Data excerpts
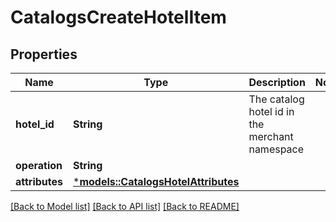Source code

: # CatalogsCreateHotelItem

## Properties
Name | Type | Description | Notes
------------ | ------------- | ------------- | -------------
**hotel_id** | **String** | The catalog hotel id in the merchant namespace | 
**operation** | **String** |  | 
**attributes** | [***models::CatalogsHotelAttributes**](CatalogsHotelAttributes.md) |  | 

[[Back to Model list]](../README.md#documentation-for-models) [[Back to API list]](../README.md#documentation-for-api-endpoints) [[Back to README]](../README.md)


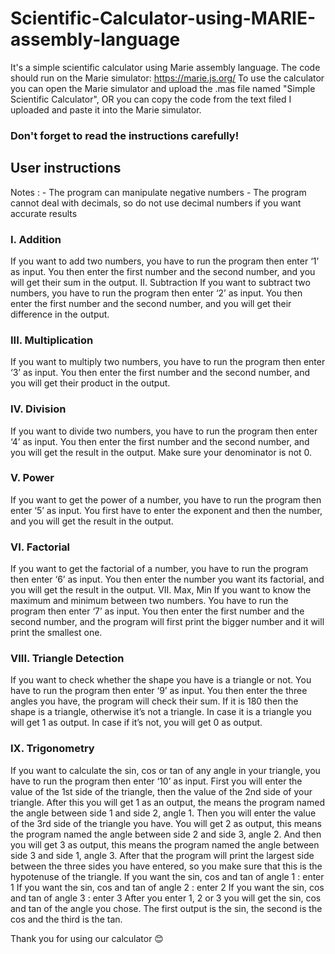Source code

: # Scientific-Calculator-using-MARIE-assembly-language

It's a simple scientific calculator using Marie assembly language.
The code should run on the Marie simulator: https://marie.js.org/ 
To use the calculator you can open the Marie simulator and upload the .mas file named "Simple Scientific Calculator",
OR you can copy the code from the text filed I uploaded and paste it into the Marie simulator.
### Don't forget to read the instructions carefully!

## User instructions

Notes : - The program can manipulate negative numbers
        -	The program cannot deal with decimals, so do not use decimal numbers if you want accurate results

### I.	Addition
If you want to add two numbers, you have to run the program then enter ‘1’ as input. You then enter the first number and the second number, and you will get their sum in the output.
II.	Subtraction
If you want to subtract two numbers, you have to run the program then enter ‘2’ as input. You then enter the first number and the second number, and you will get their difference in the output.
 
### III.	Multiplication
If you want to multiply two numbers, you have to run the program then enter ‘3’ as input. You then enter the first number and the second number, and you will get their product in the output.

### IV.	Division
If you want to divide two numbers, you have to run the program then enter ‘4’ as input. You then enter the first number and the second number, and you will get the result in the output.  Make sure your denominator is not 0.

### V.	Power
If you want to get the power of a number, you have to run the program then enter ‘5’ as input. You first have to enter the exponent and then the number, and you will get the result in the output.

### VI.	Factorial
If you want to get the factorial of a number, you have to run the program then enter ‘6’ as input. You then enter the number you want its factorial, and you will get the result in the output.
VII.	Max, Min 
If you want to know the maximum and minimum between two numbers. You have to run the program then enter ‘7’ as input. You then enter the first number and the second number, and the program will first print the bigger number and it will print the smallest one.



### VIII.	Triangle Detection 
If you want to check whether the shape you have is a triangle or not. You have to run the program then enter ‘9’ as input. You then enter the three angles you have, the program will check their sum. If it is 180 then the shape is a triangle, otherwise it’s not a triangle.
In case it is a triangle you will get 1 as output.
In case if it’s not, you will get  0 as output.

### IX.	Trigonometry 
If you want to calculate the sin, cos or tan of any angle in your triangle, you have to run the program then enter ‘10’ as input. 
First you will enter the value of the 1st side of the triangle, then the value of the 2nd side of your triangle. After this you will get 1 as an output, the means the program named the angle between side 1 and side 2, angle 1. Then you will enter the value of the 3rd side of the triangle you have. You will get 2 as output, this means the program named the angle between side 2 and side 3, angle 2. And then you will get 3 as output, this means the program named the angle between side 3 and side 1, angle 3.
After that the program will print the largest side between the three sides you have entered, so you make sure that this is the hypotenuse of the triangle.
If you want the sin, cos and tan of angle 1 : enter 1
If you want the sin, cos and tan of angle 2 : enter 2
If you want the sin, cos and tan of angle 3 : enter 3
After you enter 1, 2 or 3 you will get the sin, cos and tan of the angle you chose.
The first output is the sin, the second is the cos and the third is the tan.



Thank you for using our calculator 😊

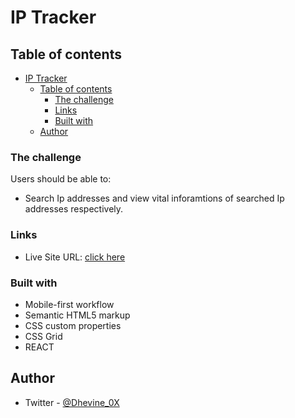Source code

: # IP Tracker

## Table of contents

- [IP Tracker](#ip-tracker)
  - [Table of contents](#table-of-contents)
    - [The challenge](#the-challenge)
    - [Links](#links)
    - [Built with](#built-with)
  - [Author](#author)

### The challenge

Users should be able to:

- Search Ip addresses and view vital inforamtions of searched Ip addresses respectively.

### Links

- Live Site URL: [click here]()

### Built with

- Mobile-first workflow
- Semantic HTML5 markup
- CSS custom properties
- CSS Grid
- REACT

## Author

- Twitter - [@Dhevine_0X](https://www.twitter.com/Dhevine_0X)
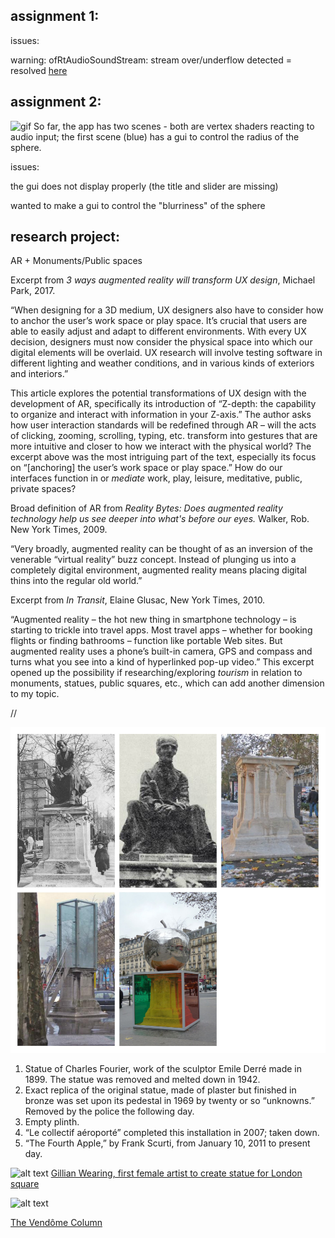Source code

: ## assignment 1:
issues:

warning: ofRtAudioSoundStream: stream over/underflow detected = resolved [here](https://github.com/openframeworks/openFrameworks/issues/5120)

## assignment 2:
  ![gif](https://github.com/sonya-irsay/creativecode/blob/master/WEEK_04/w4_assignment_2.gif "assignment 2")
  So far, the app has two scenes - both are vertex shaders reacting to audio input; the first scene (blue) has a gui
to control the radius of the sphere.

issues:

the gui does not display properly (the title and slider are missing)

wanted to make a gui to control the "blurriness" of the sphere

## research project:
AR + Monuments/Public spaces
 
Excerpt from *3 ways augmented reality will transform UX design*, Michael Park, 2017.

“When designing for a 3D medium, UX designers also have to consider how to anchor the user’s work space or play space. It’s crucial that users are able to easily adjust and adapt to different environments. With every UX decision, designers must now consider the physical space into which our digital elements will be overlaid. UX research will involve testing software in different lighting and weather conditions, and in various kinds of exteriors and interiors.”

This article explores the potential transformations of UX design with the development of AR, specifically its introduction of “Z-depth: the capability to organize and interact with information in your Z-axis.” The author asks how user interaction standards will be redefined through AR – will the acts of clicking, zooming, scrolling, typing, etc. transform into gestures that are more intuitive and closer to how we interact with the physical world? The excerpt above was the most intriguing part of the text, especially its focus on “[anchoring] the user’s work space or play space.” How do our interfaces function in or *mediate* work, play, leisure, meditative, public, private spaces? 

Broad definition of AR from *Reality Bytes: Does augmented reality technology help us see deeper into what's before our eyes.* Walker, Rob. New York Times, 2009.

“Very broadly, augmented reality can be thought of as an inversion of the venerable “virtual reality” buzz concept. Instead of plunging us into a completely digital environment, augmented reality means placing digital thins into the regular old world.”

Excerpt from *In Transit*, Elaine Glusac, New York Times, 2010.

“Augmented reality – the hot new thing in smartphone technology – is starting to trickle into travel apps. Most travel apps – whether for booking flights or finding bathrooms – function like portable Web sites. But augmented reality uses a phone’s built-in camera, GPS and compass and turns what you see into a kind of hyperlinked pop-up video.”
This excerpt opened up the possibility if researching/exploring *tourism* in relation to monuments, statues, public squares, etc., which can add another dimension to my topic.

//

![alt text](https://github.com/sonya-irsay/creativecode/blob/master/WEEK_04/research_images/1.jpg)
1. Statue of Charles Fourier, work of the sculptor Emile Derré made in 1899. The statue was removed and melted down in 1942.
2. Exact replica of the original statue, made of plaster but finished in bronze was set upon its pedestal in 1969 by twenty or so “unknowns.” Removed by the police the following day.
3. Empty plinth.
4. “Le collectif aéroporté” completed this installation in 2007; taken down.
5. “The Fourth Apple,” by Frank Scurti, from January 10, 2011 to present day.

![alt text](https://www.standard.co.uk/s3fs-public/styles/hero_tablet/public/thumbnails/image/2017/06/29/09/suffragette-design.jpg)
[Gillian Wearing, first female artist to create statue for London square](https://www.theguardian.com/artanddesign/2017/sep/20/artist-gillian-wearing-unveils-design-parliament-square-statue-suffragist-leader-millicent-fawcett#img-1)

![alt text](http://www.historytoday.com/sites/default/files/vendome.jpg)

[The Vendôme Column](https://en.wikipedia.org/wiki/Place_Vend%C3%B4me#The_Vend.C3.B4me_Column)


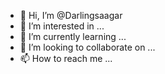 
- 👋 Hi, I’m @Darlingsaagar
- 👀 I’m interested in ...
- 🌱 I’m currently learning ...
- 💞️ I’m looking to collaborate on ...
- 📫 How to reach me ...

<!---
Darlingsaagar/Darlingsaagar is a ✨ special ✨ repository because its `README.md` (this file) appears on your GitHub profile.
You can click the Preview link to take a look at your changes.
--->

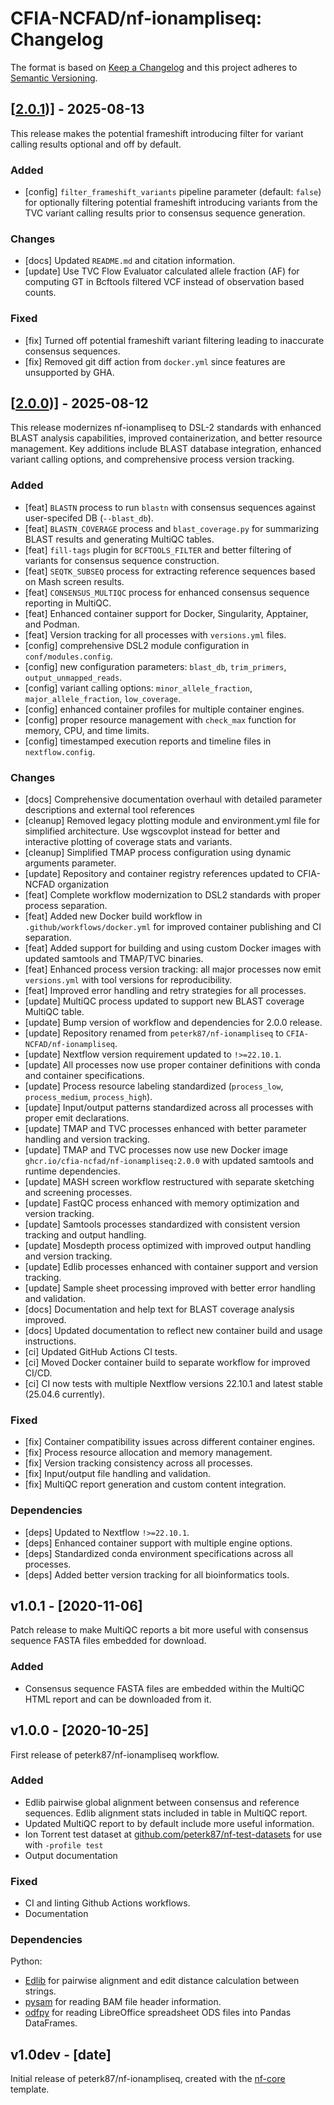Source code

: # CFIA-NCFAD/nf-ionampliseq: Changelog

The format is based on [Keep a Changelog](https://keepachangelog.com/en/1.0.0/)
and this project adheres to [Semantic Versioning](https://semver.org/spec/v2.0.0.html).

## [[2.0.1](https://github.com/CFIA-NCFAD/nf-ionampliseq/releases/tag/2.0.1))] - 2025-08-13

This release makes the potential frameshift introducing filter for variant calling results optional and off by default.

### Added

- [config] `filter_frameshift_variants` pipeline parameter (default: `false`) for optionally filtering potential frameshift introducing variants from the TVC variant calling results prior to consensus sequence generation.

### Changes

- [docs] Updated `README.md` and citation information.
- [update] Use TVC Flow Evaluator calculated allele fraction (AF) for computing GT in Bcftools filtered VCF instead of observation based counts.

### Fixed

- [fix] Turned off potential frameshift variant filtering leading to inaccurate consensus sequences.
- [fix] Removed git diff action from `docker.yml` since features are unsupported by GHA.

## [[2.0.0](https://github.com/CFIA-NCFAD/nf-ionampliseq/releases/tag/2.0.0))] - 2025-08-12

This release modernizes nf-ionampliseq to DSL-2 standards with enhanced BLAST analysis capabilities, improved containerization, and better resource management. Key additions include BLAST database integration, enhanced variant calling options, and comprehensive process version tracking.

### Added

- [feat] `BLASTN` process to run `blastn` with consensus sequences against user-specifed DB (`--blast_db`).
- [feat] `BLASTN_COVERAGE` process and `blast_coverage.py` for summarizing BLAST results and generating MultiQC tables.
- [feat] `fill-tags` plugin for `BCFTOOLS_FILTER` and better filtering of variants for consensus sequence construction.
- [feat] `SEQTK_SUBSEQ` process for extracting reference sequences based on Mash screen results.
- [feat] `CONSENSUS_MULTIQC` process for enhanced consensus sequence reporting in MultiQC.
- [feat] Enhanced container support for Docker, Singularity, Apptainer, and Podman.
- [feat] Version tracking for all processes with `versions.yml` files.
- [config] comprehensive DSL2 module configuration in `conf/modules.config`.
- [config] new configuration parameters: `blast_db`, `trim_primers`, `output_unmapped_reads`.
- [config] variant calling options: `minor_allele_fraction`, `major_allele_fraction`, `low_coverage`.
- [config] enhanced container profiles for multiple container engines.
- [config] proper resource management with `check_max` function for memory, CPU, and time limits.
- [config] timestamped execution reports and timeline files in `nextflow.config`.

### Changes

- [docs] Comprehensive documentation overhaul with detailed parameter descriptions and external tool references
- [cleanup] Removed legacy plotting module and environment.yml file for simplified architecture. Use wgscovplot instead for better and interactive plotting of coverage stats and variants.
- [cleanup] Simplified TMAP process configuration using dynamic arguments parameter.
- [update] Repository and container registry references updated to CFIA-NCFAD organization
- [feat] Complete workflow modernization to DSL2 standards with proper process separation.
- [feat] Added new Docker build workflow in `.github/workflows/docker.yml` for improved container publishing and CI separation.
- [feat] Added support for building and using custom Docker images with updated samtools and TMAP/TVC binaries.
- [feat] Enhanced process version tracking: all major processes now emit `versions.yml` with tool versions for reproducibility.
- [feat] Improved error handling and retry strategies for all processes.
- [update] MultiQC process updated to support new BLAST coverage MultiQC table.
- [update] Bump version of workflow and dependencies for 2.0.0 release.
- [update] Repository renamed from `peterk87/nf-ionampliseq` to `CFIA-NCFAD/nf-ionampliseq`.
- [update] Nextflow version requirement updated to `!>=22.10.1`.
- [update] All processes now use proper container definitions with conda and container specifications.
- [update] Process resource labeling standardized (`process_low`, `process_medium`, `process_high`).
- [update] Input/output patterns standardized across all processes with proper emit declarations.
- [update] TMAP and TVC processes enhanced with better parameter handling and version tracking.
- [update] TMAP and TVC processes now use new Docker image `ghcr.io/cfia-ncfad/nf-ionampliseq:2.0.0` with updated samtools and runtime dependencies.
- [update] MASH screen workflow restructured with separate sketching and screening processes.
- [update] FastQC process enhanced with memory optimization and version tracking.
- [update] Samtools processes standardized with consistent version tracking and output handling.
- [update] Mosdepth process optimized with improved output handling and version tracking.
- [update] Edlib processes enhanced with container support and version tracking.
- [update] Sample sheet processing improved with better error handling and validation.
- [docs] Documentation and help text for BLAST coverage analysis improved.
- [docs] Updated documentation to reflect new container build and usage instructions.
- [ci] Updated GitHub Actions CI tests.
- [ci] Moved Docker container build to separate workflow for improved CI/CD.
- [ci] CI now tests with multiple Nextflow versions 22.10.1 and latest stable (25.04.6 currently).

### Fixed

- [fix] Container compatibility issues across different container engines.
- [fix] Process resource allocation and memory management.
- [fix] Version tracking consistency across all processes.
- [fix] Input/output file handling and validation.
- [fix] MultiQC report generation and custom content integration.

### Dependencies

- [deps] Updated to Nextflow `!>=22.10.1`.
- [deps] Enhanced container support with multiple engine options.
- [deps] Standardized conda environment specifications across all processes.
- [deps] Added better version tracking for all bioinformatics tools.

## v1.0.1 - [2020-11-06]

Patch release to make MultiQC reports a bit more useful with consensus sequence FASTA files embedded for download.

### Added

- Consensus sequence FASTA files are embedded within the MultiQC HTML report and can be downloaded from it.

## v1.0.0 - [2020-10-25]

First release of peterk87/nf-ionampliseq workflow.

### Added

- Edlib pairwise global alignment between consensus and reference sequences. Edlib alignment stats included in table in MultiQC report.
- Updated MultiQC report to by default include more useful information.
- Ion Torrent test dataset at [github.com/peterk87/nf-test-datasets](https://github.com/peterk87/nf-test-datasets/) for use with `-profile test`
- Output documentation

### Fixed

- CI and linting Github Actions workflows.
- Documentation

### Dependencies

Python:

- [Edlib](https://github.com/Martinsos/edlib) for pairwise alignment and edit distance calculation between strings.
- [pysam](https://pysam.readthedocs.io/en/latest/) for reading BAM file header information.
- [odfpy](https://github.com/eea/odfpy) for reading LibreOffice spreadsheet ODS files into Pandas DataFrames.

## v1.0dev - [date]

Initial release of peterk87/nf-ionampliseq, created with the [nf-core](https://nf-co.re/) template.

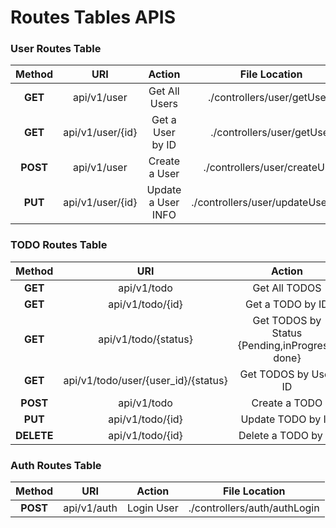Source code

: # Routes Tables APIS
### User Routes Table
| Method    | URI  | Action      | File Location |
|:---------:|:----:|:------------: |:------------: |
| **GET**   | api/v1/user        | Get All Users          | ./controllers/user/getUsers         |
| **GET**   | api/v1/user/{id}   | Get a User by ID       | ./controllers/user/getUser          |
| **POST**  | api/v1/user        | Create a User          | ./controllers/user/createUser       |
| **PUT**   | api/v1/user/{id}   | Update a User INFO     | ./controllers/user/updateUserById   |


### TODO Routes Table
| Method    | URI  | Action      | File Location |
|:---------:|:----:|:------------: |:------------: |
| **GET**   | api/v1/todo                             |   Get All TODOS                                         | ./controllers/todo/getTodos         |
| **GET**   | api/v1/todo/{id}                        |   Get a TODO by ID                                      | ./controllers/todo/getTodo          |
| **GET**   | api/v1/todo/{status}                    |   Get TODOS by Status {Pending,inProgress, done}        | ./controllers/todo/getTodosByStatus |
| **GET**   | api/v1/todo/user/{user_id}/{status}     |   Get TODOS by User ID                                  | ./controllers/user/getTodoByUserId  |
| **POST**  | api/v1/todo           	              |   Create a TODO                                         | ./controllers/user/createTodo       |
| **PUT**   | api/v1/todo/{id}      	              |   Update TODO by ID                                     | ./controllers/user/updateTodoById   |
| **DELETE**| api/v1/todo/{id}      	              |   Delete a TODO by ID                                   | ./controllers/user/deleteTodoById   |


### Auth Routes Table
| Method    | URI  | Action      | File Location |
|:---------:|:----:|:------------: |:------------: |
| **POST**   | api/v1/auth         |   Login User  | ./controllers/auth/authLogin         |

▶ **AIM OF THE TASK**: Begin at the line that has "OR you can copy" in the entries above; stop after the line that has "want accurate results". Transcribe exactly those lines and no others.

▶ **TASK RESULT**:
OR you can copy the code from the text filed I uploaded and paste it into the Marie simulator.
### Don't forget to read the instructions carefully!

## User instructions

Notes : - The program can manipulate negative numbers
        -	The program cannot deal with decimals, so do not use decimal numbers if you want accurate results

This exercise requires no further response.